▶ TEXTO FORNECIDO:

___

Costumo dizer que o corpo fala o que a mente não consegue comunicar. O corpo expõe as nossas emoções reprimidas, os abusos, os traumas, as dificuldades de aceitação do Eu e as falhas de comunicação nas relações. Neste sentido, fazer psicoterapia é um fator-chave na prevenção de muitas doenças e tem um impacto muito positivo na evolução e controlo das que referiu, assim como em muitas outras como as doenças da pele, a asma e as patologias do estômago e intestino. A educação emocional é fundamental, enquanto ferramenta de expressão de afetos e sentimentos. Quando mais eficaz for a nossa comunicação emocional, mais saudável será a nossa relação com o Eu e o Outro. Ser capaz de comunicar sobre necessidades emocionais e exprimir sentimentos, é muito importante na construção do “Eu”, que se quer mais saudável e mais feliz.

___

[Registos de dados recolhidos]
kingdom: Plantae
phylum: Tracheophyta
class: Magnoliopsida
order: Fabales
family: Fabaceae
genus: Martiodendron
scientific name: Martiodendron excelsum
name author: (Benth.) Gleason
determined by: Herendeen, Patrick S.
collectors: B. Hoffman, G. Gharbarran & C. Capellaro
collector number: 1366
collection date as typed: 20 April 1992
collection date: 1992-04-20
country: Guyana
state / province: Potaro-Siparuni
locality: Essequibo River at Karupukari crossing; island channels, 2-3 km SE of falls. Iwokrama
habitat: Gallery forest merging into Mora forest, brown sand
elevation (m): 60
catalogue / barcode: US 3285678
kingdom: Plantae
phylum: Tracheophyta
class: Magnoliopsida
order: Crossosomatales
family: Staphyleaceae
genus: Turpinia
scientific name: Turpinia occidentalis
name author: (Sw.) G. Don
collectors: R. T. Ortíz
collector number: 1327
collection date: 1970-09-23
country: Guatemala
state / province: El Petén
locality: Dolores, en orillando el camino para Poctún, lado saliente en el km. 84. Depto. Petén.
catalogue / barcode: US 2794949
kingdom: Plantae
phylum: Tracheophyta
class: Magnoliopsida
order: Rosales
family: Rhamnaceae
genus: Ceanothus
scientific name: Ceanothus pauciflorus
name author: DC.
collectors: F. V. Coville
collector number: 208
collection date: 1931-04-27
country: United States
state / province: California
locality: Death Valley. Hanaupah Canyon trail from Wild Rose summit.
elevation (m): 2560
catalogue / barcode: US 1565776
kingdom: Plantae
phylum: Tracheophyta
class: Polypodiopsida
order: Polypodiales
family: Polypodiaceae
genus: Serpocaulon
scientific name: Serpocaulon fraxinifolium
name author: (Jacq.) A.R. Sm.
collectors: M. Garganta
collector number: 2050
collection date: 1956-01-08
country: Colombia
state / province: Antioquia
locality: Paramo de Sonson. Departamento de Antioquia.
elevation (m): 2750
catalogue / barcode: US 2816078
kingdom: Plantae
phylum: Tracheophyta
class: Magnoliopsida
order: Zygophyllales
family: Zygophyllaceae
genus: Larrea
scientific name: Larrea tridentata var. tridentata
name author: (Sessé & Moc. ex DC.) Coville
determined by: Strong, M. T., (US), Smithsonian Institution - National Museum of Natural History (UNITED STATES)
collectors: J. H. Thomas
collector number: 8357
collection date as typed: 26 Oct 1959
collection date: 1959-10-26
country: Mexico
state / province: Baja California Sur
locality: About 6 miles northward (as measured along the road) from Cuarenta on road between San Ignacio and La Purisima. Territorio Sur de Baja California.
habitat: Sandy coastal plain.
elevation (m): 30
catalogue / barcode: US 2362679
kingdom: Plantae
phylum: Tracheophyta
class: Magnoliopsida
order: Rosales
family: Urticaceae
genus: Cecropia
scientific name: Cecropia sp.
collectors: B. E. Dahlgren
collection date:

___

▶ TAREFAS OBRIGATÓRIAS:
A. No texto sobre o corpo e as emoções, que outras doenças são dadas como exemplo, além das referidas, em que a psicoterapia tem um impacto positivo?
B. Dê seguimento ao texto sobre o corpo e as emoções a partir da sua última frase.

▶ LISTA DE RESPOSTAS:
A. As doenças da pele, a asma e as patologias do estômago e intestino.

B.
A Clínica Maria Vinagre tem alguma abordagem diferenciada no tratamento psicológico dos seus pacientes?
Temos uma abordagem multidisciplinar, olhamos o paciente e não o sintoma. Tentamos que cada pessoa se sinta importante, acolhida e valorizada. Não apresentamos soluções mágicas, não acreditamos nas mesmas, mas sim coconstruímos caminhos, como o paciente a ser o principal autor do mesmo.
Temos também, como já referi anteriormente, uma vertente de clínica social, que permite que qualquer pessoa, qualquer que seja o seu rendimento, tenha acesso às nossas consultas.
Como vê o papel das novas abordagens terapêuticas, como a terapia online e a Inteligência Artificial aplicada à Psicologia?
A realização de consultas online revela-se de uma enorme mais-valia, desde 2020.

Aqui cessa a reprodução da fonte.